- A ONU rejeita que a UE transfira as suas obrigações em matéria de direitos humanos para países terceiros, dizem as Nações Unidas.
- O Alto-Comissário para os Direitos Humanos, Volker Türk, afirma que os Estados membros não podem simplesmente passar responsabilidades para fora da UE.
- O Parlamento Europeu aprovou um regulamento de retorno de requerentes de asilo rejeitados, incluindo a possibilidade de centros de detenção fora da UE.
- Türk denuncia que a detenção e o regresso de pessoas vulneráveis, incluindo crianças, comportam riscos de violações dos direitos humanos.
- Alega-se que as ordens de deportação devem basear-se em casos individuais, não antes da conclusão de recursos, e que a proteção dos direitos humanos deve guiar a prática e a lei.
A ONU rejeita a nova legislação da União Europeia sobre o retorno de migrantes rejeitados, destacando que os países europeus não podem transferir as suas obrigações para países terceiros. O aviso foi feito pelo Alto-Comissário para os Direitos Humanos, Volker Türk, em comunicado.
Türk afirmou que não é aceitável que a UE passe responsabilidades de direitos humanos para outros países. O regulamento, aprovado pelo Parlamento Europeu, permite acordos para centros de detenção fora da UE, designados como centros de retorno.

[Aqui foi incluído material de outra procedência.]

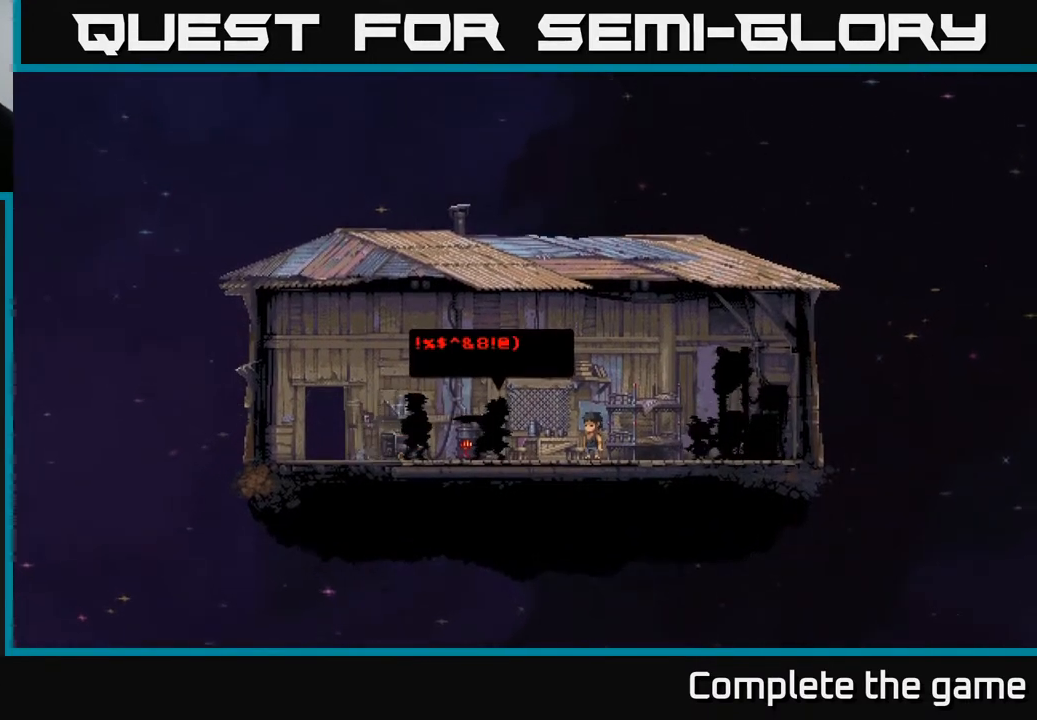
{"buttons": [], "left_stick": "center", "right_stick": "center", "events": []}
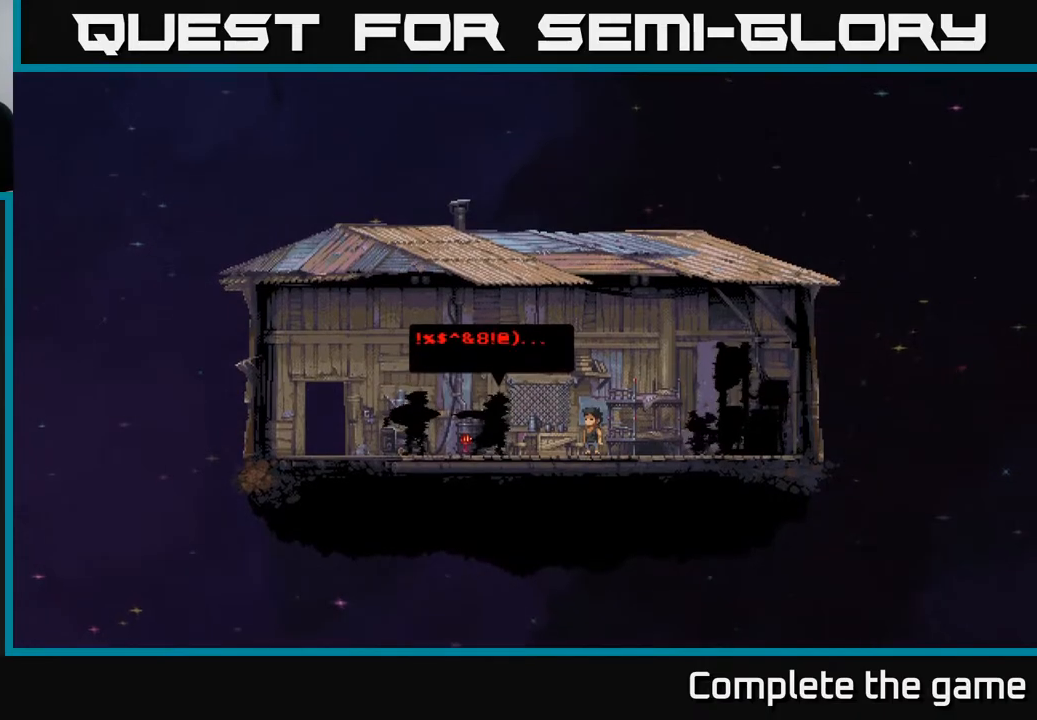
{"buttons": [], "left_stick": "center", "right_stick": "center", "events": []}
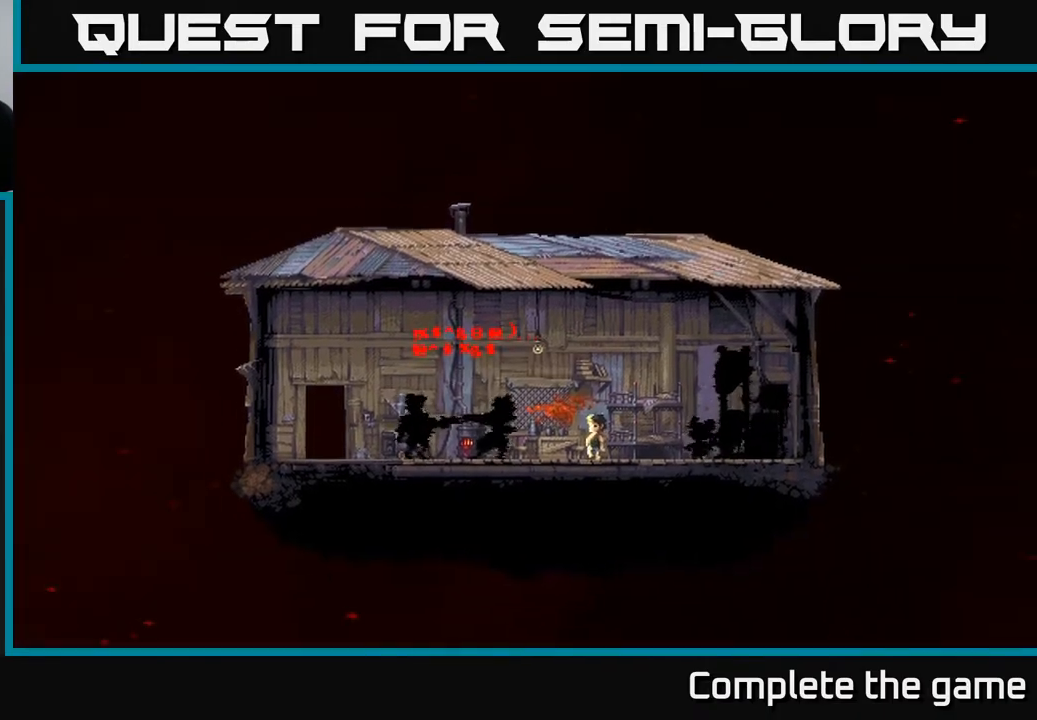
{"buttons": [], "left_stick": "center", "right_stick": "center", "events": []}
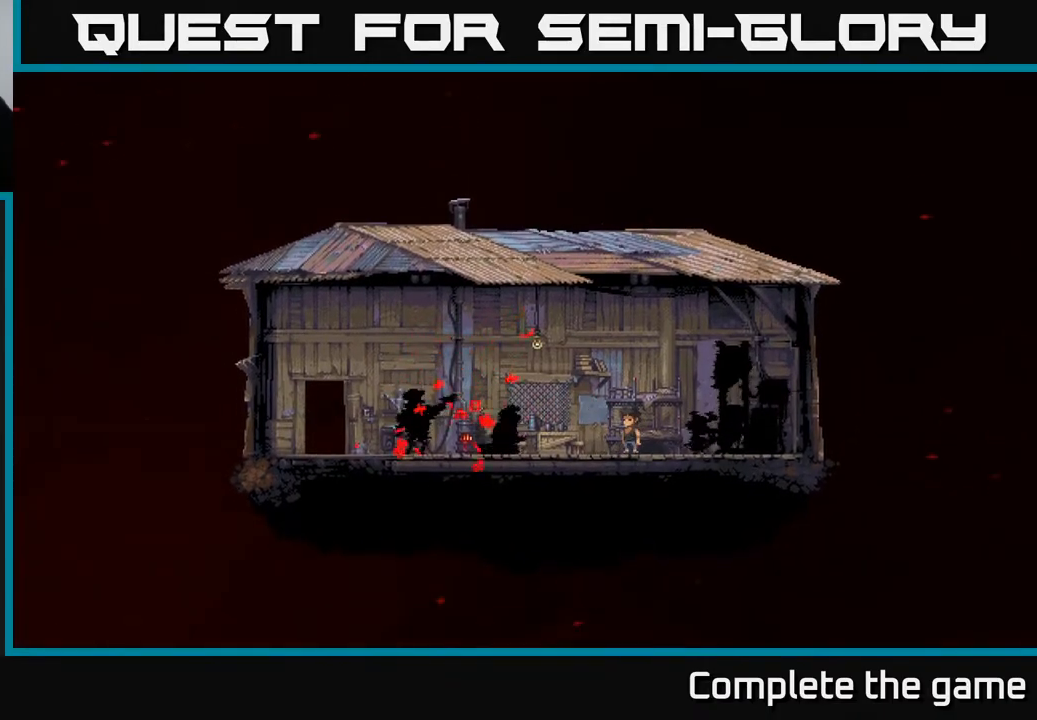
{"buttons": [], "left_stick": "center", "right_stick": "center", "events": []}
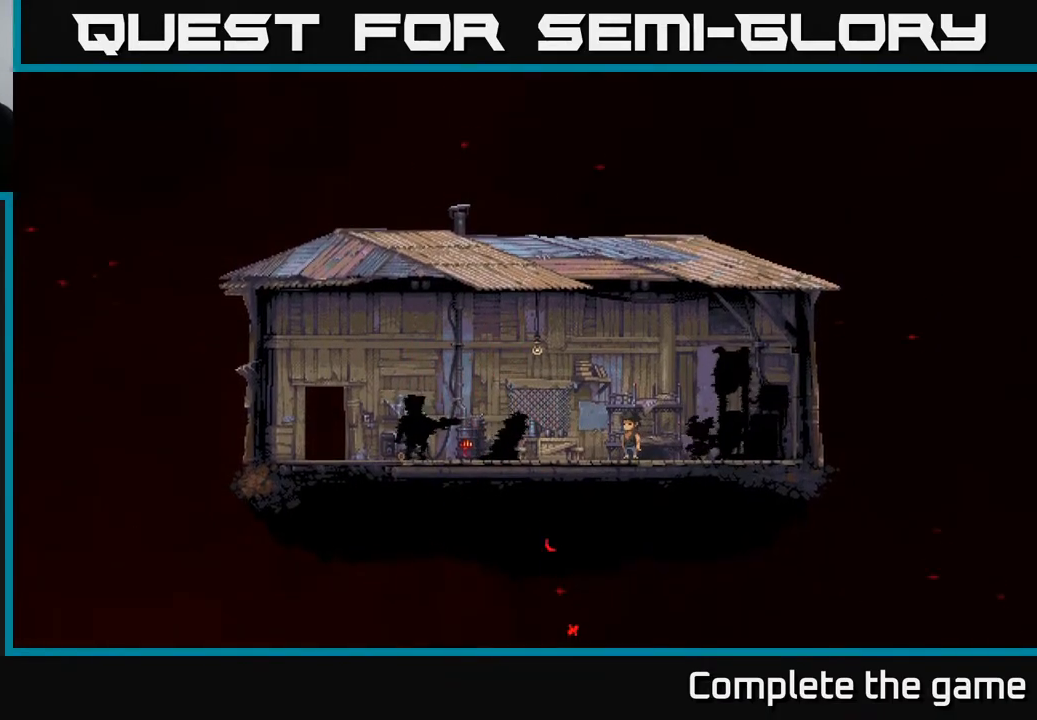
{"buttons": ["A"], "left_stick": "center", "right_stick": "center", "events": [[483, "A", "down"]]}
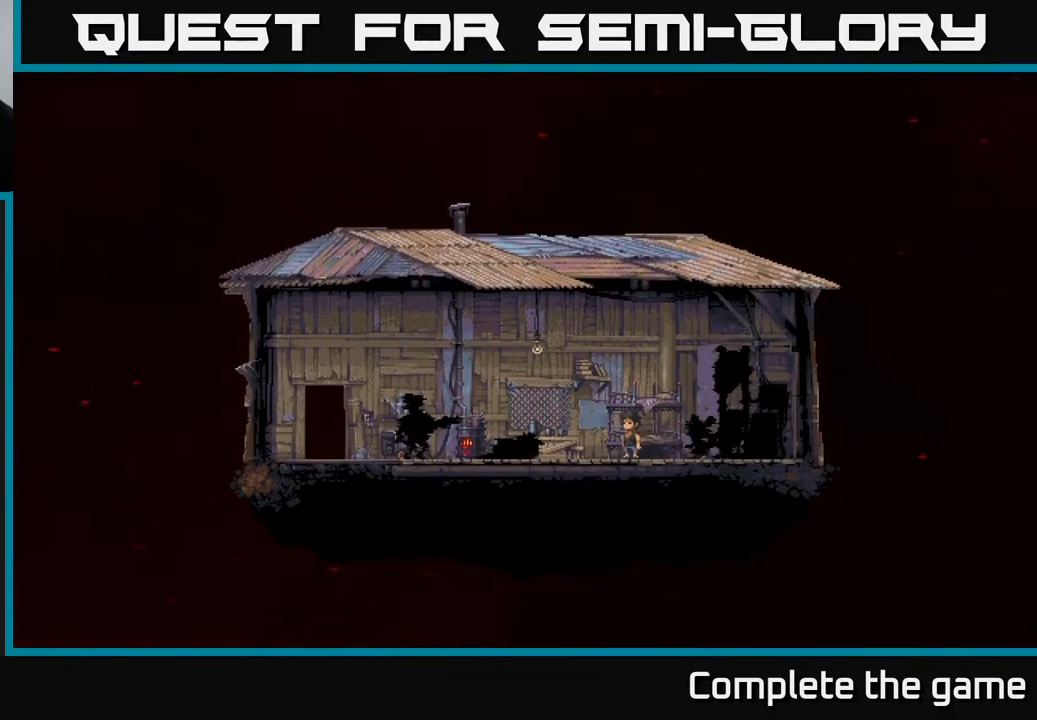
{"buttons": [], "left_stick": "center", "right_stick": "center", "events": [[167, "A", "up"]]}
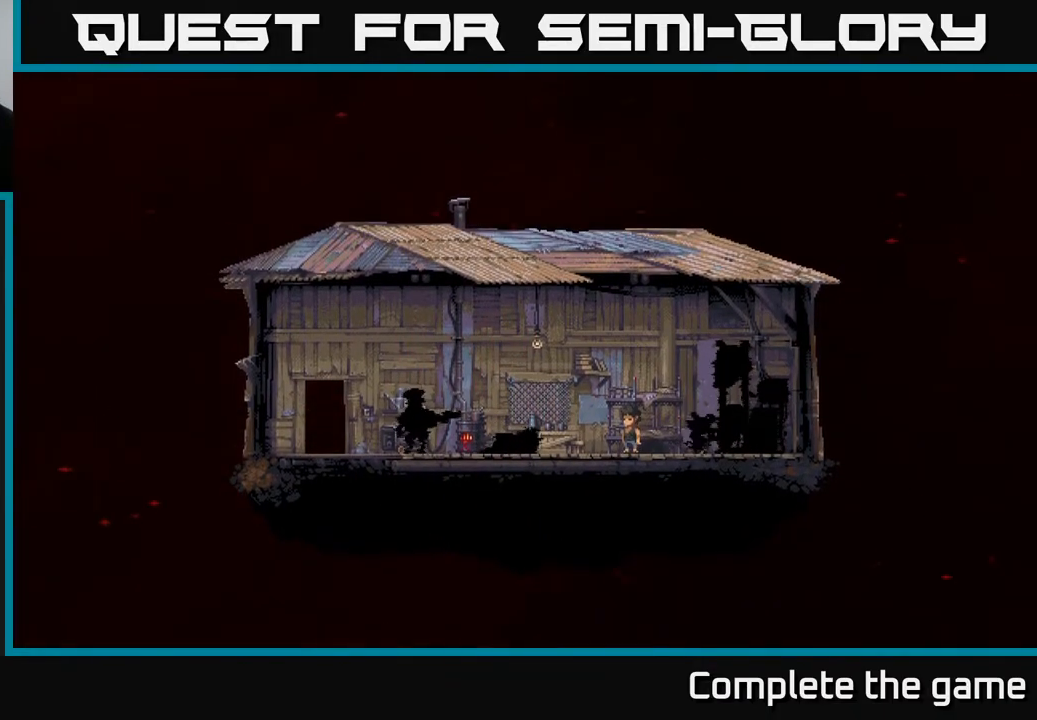
{"buttons": [], "left_stick": "center", "right_stick": "center", "events": []}
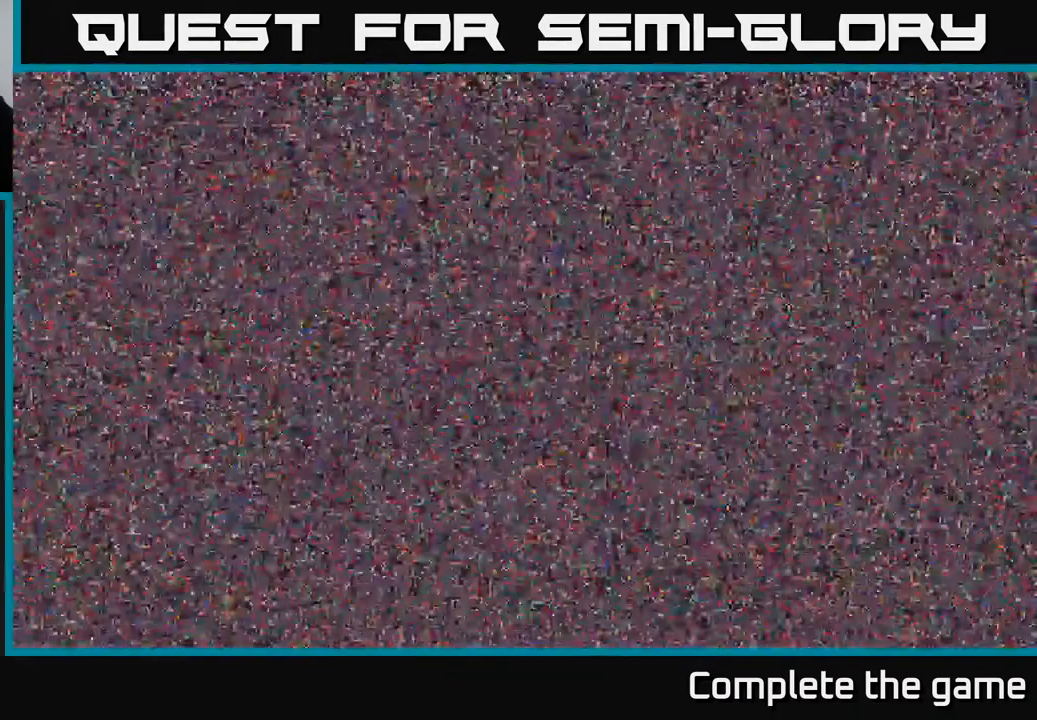
{"buttons": [], "left_stick": "center", "right_stick": "center", "events": []}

O Alto-Comissário ressaltou que a detenção de pessoas vulneráveis, incluindo crianças, em países terceiros envolve riscos de violações dos direitos humanos. Também pediu proteção de direitos humanos na prática e na lei.
Contexto
Segundo Türk, as ordens de deportação devem basear-se em casos individuais e apenas após os meios de recurso estarem esgotados. A taxa de efetivação real de deportações na UE é baixa, em torno de 20%.
Certo de pressões para endurecer as regulamentações, a Comissão Europeia apresentou, há cerca de um ano, uma proposta para aumentar o número de deportações. Críticos alertam para riscos aos direitos humanos.
Türk defendeu que a não-rejeição é um princípio fundamental a respeitar por todos os países. Enfatizou a necessidade de considerar a contribuição dos migrantes para as sociedades e economias europeias.